Conquista dell’io: come avviene nei gemelli?

Servono particolari attenzioni da parte dei genitori nel seguire la formazione del senso di identità di due gemellini?

“Quando una mamma ha un solo bambino, si dice che ‘ha occhi solo per lui’. Nel caso dei gemelli, invece, si deve ‘dividere in due’: ognuno deve fare i conti con l’altra presenza”, dice Rosanna Schiralli. “Per prevenire alcuni disagi nei bambini, c’è chi ritiene che si dovrebbe, fin dalla gravidanza, aiutare la futura mamma a pensare i due figli come due individui separati e specifici. E prepararla a ritagliarsi anche solo uno spicchio di spazio giornaliero che sia ‘unico’: da dedicare totalmente a ogni singolo bambino. È in questa dimensione che può crearsi un attaccamento sicuro, dunque una buona sintonizzazione e una relazione di rispecchiamento profonda e proficua”.

L’equazione somiglianza-uguaglianza è un pregiudizio che può condizionare la conquista dell’io”, conferma Rosalinda Cassibba. “Spesso, per i gemelli, il rischio è quello di essere confusi uno con l’altro, fatto che può rallentare il processo di differenziazione di sé dagli altri. Occorre perciò rispettare il loro bisogno di essere riconosciuti ognuno come ‘uno’, e non in relazione al fratello. Proprio per evitare scambi e confusioni, molti psicologi consigliano di diversificare fin dai primi tempi abbigliamento, giocattoli e, più avanti, le classi scolastiche. D’altra parte, va anche detto che avere un ‘pari’ sempre accanto può rivelarsi vantaggioso. Avere un ‘compagno di strada’ con la stessa età, lo stesso linguaggio, le stesse emozioni può rinforzare la sicurezza nel bambino”.

Dall’identità all’autonomia

Il senso di sé si costruisce grazie all’interiorizzazione nel tempo di una serie di feedback che provengono dagli adulti che accudiscono. E non dobbiamo preoccuparci né scoraggiarci se, a volte, ci sembra di sbagliare, perché il cervello ha un periodo evolutivo molto lungo. “Finisce di completarsi verso i 22 anni, quindi i genitori hanno tutto il tempo di rimediare in caso di danni involontari!”, rassicura Rosanna Schiralli.

“L’importante è che gli ‘incidenti di percorso’ accadano ogni tanto, ma non diventino uno stile.
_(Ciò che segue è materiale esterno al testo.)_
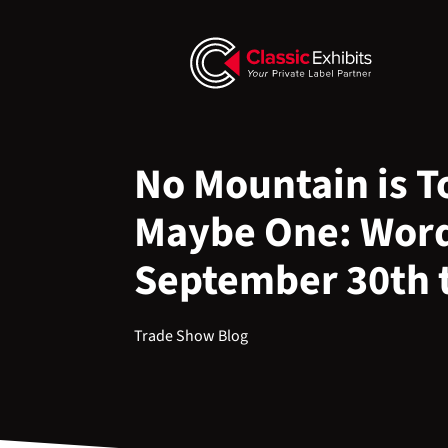
No Mountain is To
Maybe One: Word
September 30th 
Trade Show Blog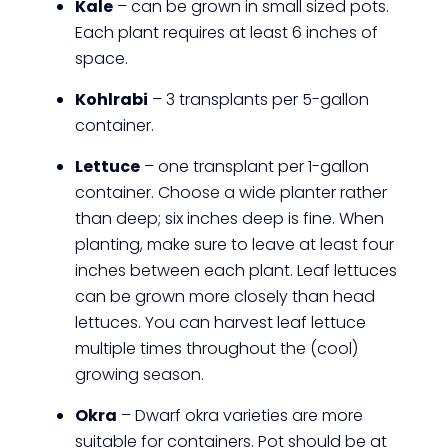
Kale
– can be grown in small sized pots.
Each plant requires at least 6 inches of
space.
Kohlrabi
– 3 transplants per 5-gallon
container.
Lettuce
– one transplant per 1-gallon
container. Choose a wide planter rather
than deep; six inches deep is fine. When
planting, make sure to leave at least four
inches between each plant. Leaf lettuces
can be grown more closely than head
lettuces. You can harvest leaf lettuce
multiple times throughout the (cool)
growing season.
Okra
– Dwarf okra varieties are more
suitable for containers. Pot should be at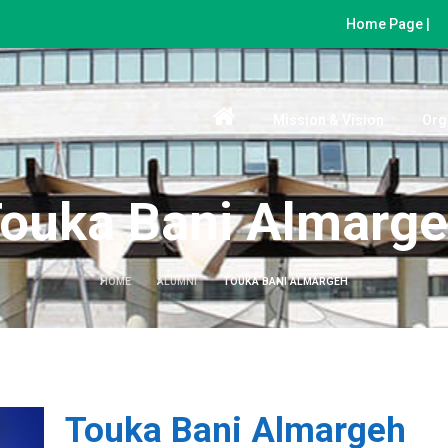
Home Page |
Mission & Vision
Org
ouka Bani Almarg
HOME
ALUMNI
TOUKA BANI ALMARGEH
Touka Bani Almargeh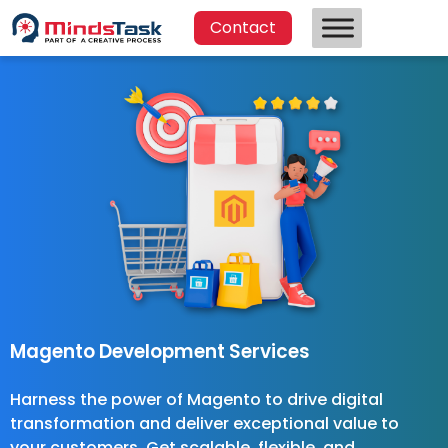
Contact
Magento Development Services
Harness the power of Magento to drive digital
transformation and deliver exceptional value to
your customers. Get scalable, flexible, and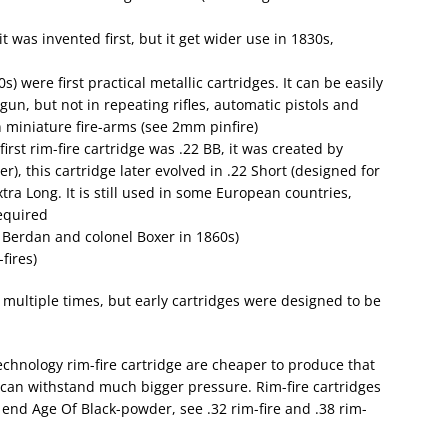
t was invented first, but it get wider use in 1830s,
 were first practical metallic cartridges. It can be easily
un, but not in repeating rifles, automatic pistols and
in miniature fire-arms (see 2mm pinfire)
first rim-fire cartridge was .22 BB, it was created by
r), this cartridge later evolved in .22 Short (designed for
tra Long. It is still used in some European countries,
required
Berdan and colonel Boxer in 1860s)
fires)
multiple times, but early cartridges were designed to be
chnology rim-fire cartridge are cheaper to produce that
re can withstand much bigger pressure. Rim-fire cartridges
e end Age Of Black-powder, see .32 rim-fire and .38 rim-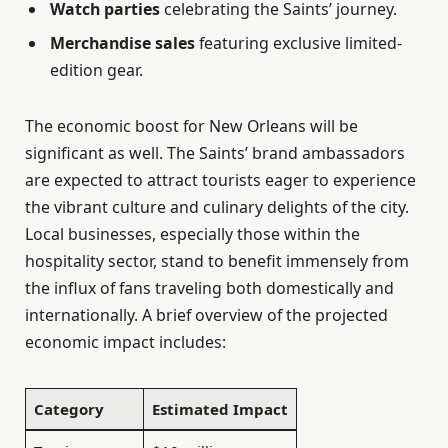
Watch parties
celebrating the Saints’ journey.
Merchandise sales
featuring exclusive limited-
edition gear.
The economic boost for New Orleans will be
significant as well. The Saints’ brand ambassadors
are expected to attract tourists eager to experience
the vibrant culture and culinary delights of the city.
Local businesses, especially those within the
hospitality sector, stand to benefit immensely from
the influx of fans traveling both domestically and
internationally. A brief overview of the projected
economic impact includes:
Category
Estimated Impact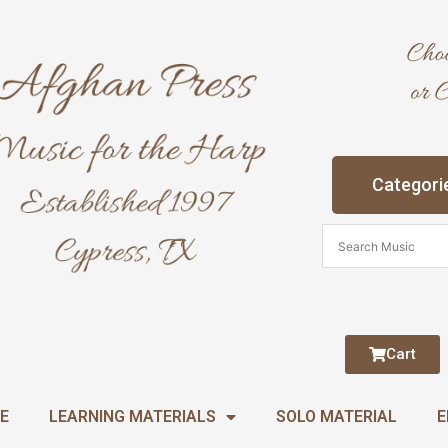
Categori
Cart
E
LEARNING MATERIALS
SOLO MATERIAL
E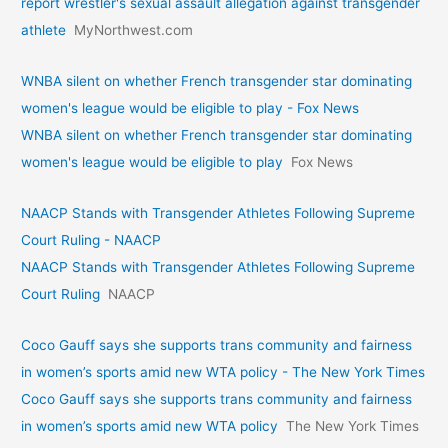
report wrestler's sexual assault allegation against transgender
athlete
MyNorthwest.com
WNBA silent on whether French transgender star dominating
women's league would be eligible to play - Fox News
WNBA silent on whether French transgender star dominating
women's league would be eligible to play
Fox News
NAACP Stands with Transgender Athletes Following Supreme
Court Ruling - NAACP
NAACP Stands with Transgender Athletes Following Supreme
Court Ruling
NAACP
Coco Gauff says she supports trans community and fairness
in women’s sports amid new WTA policy - The New York Times
Coco Gauff says she supports trans community and fairness
in women’s sports amid new WTA policy
The New York Times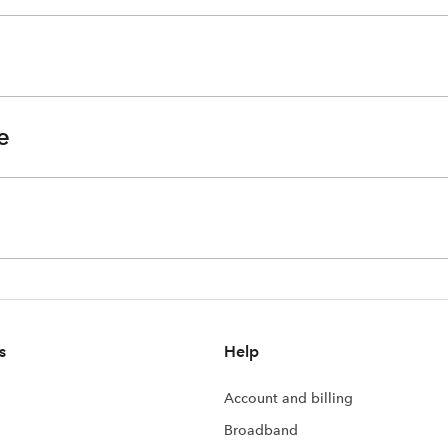
e
s
Help
Account and billing
Broadband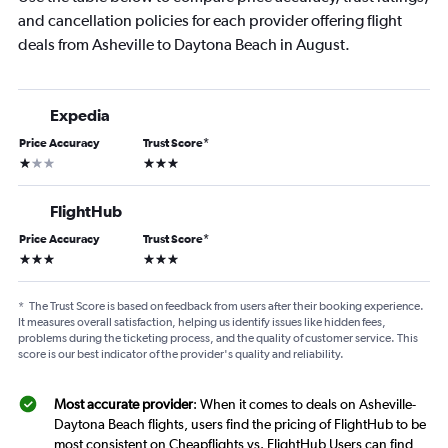
and cancellation policies for each provider offering flight
deals from Asheville to Daytona Beach in August.
Expedia
Price Accuracy
Trust Score
*
1 star
3 stars
FlightHub
Price Accuracy
Trust Score
*
3 stars
3 stars
*
The Trust Score is based on feedback from users after their booking experience.
It measures overall satisfaction, helping us identify issues like hidden fees,
problems during the ticketing process, and the quality of customer service. This
score is our best indicator of the provider's quality and reliability.
Most accurate provider
: When it comes to deals on Asheville-
Daytona Beach flights, users find the pricing of FlightHub to be
most consistent on Cheapflights vs. FlightHub Users can find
Se, per esempio, la mamma tende a spalancare gli occhi, come se si fosse spaventata, ogni volta che il piccolo fa qualcosa di nuovo, lui rischia di confondersi, interiorizzando il concetto che ogni novità comporta uno spavento. Occorre, invece, dotarlo di quella che io chiamo la ‘valigia della sicurezza’: una base di tranquillità e protezione, che gli permetta di proseguire ben saldo sulla strada dell’autonomia”.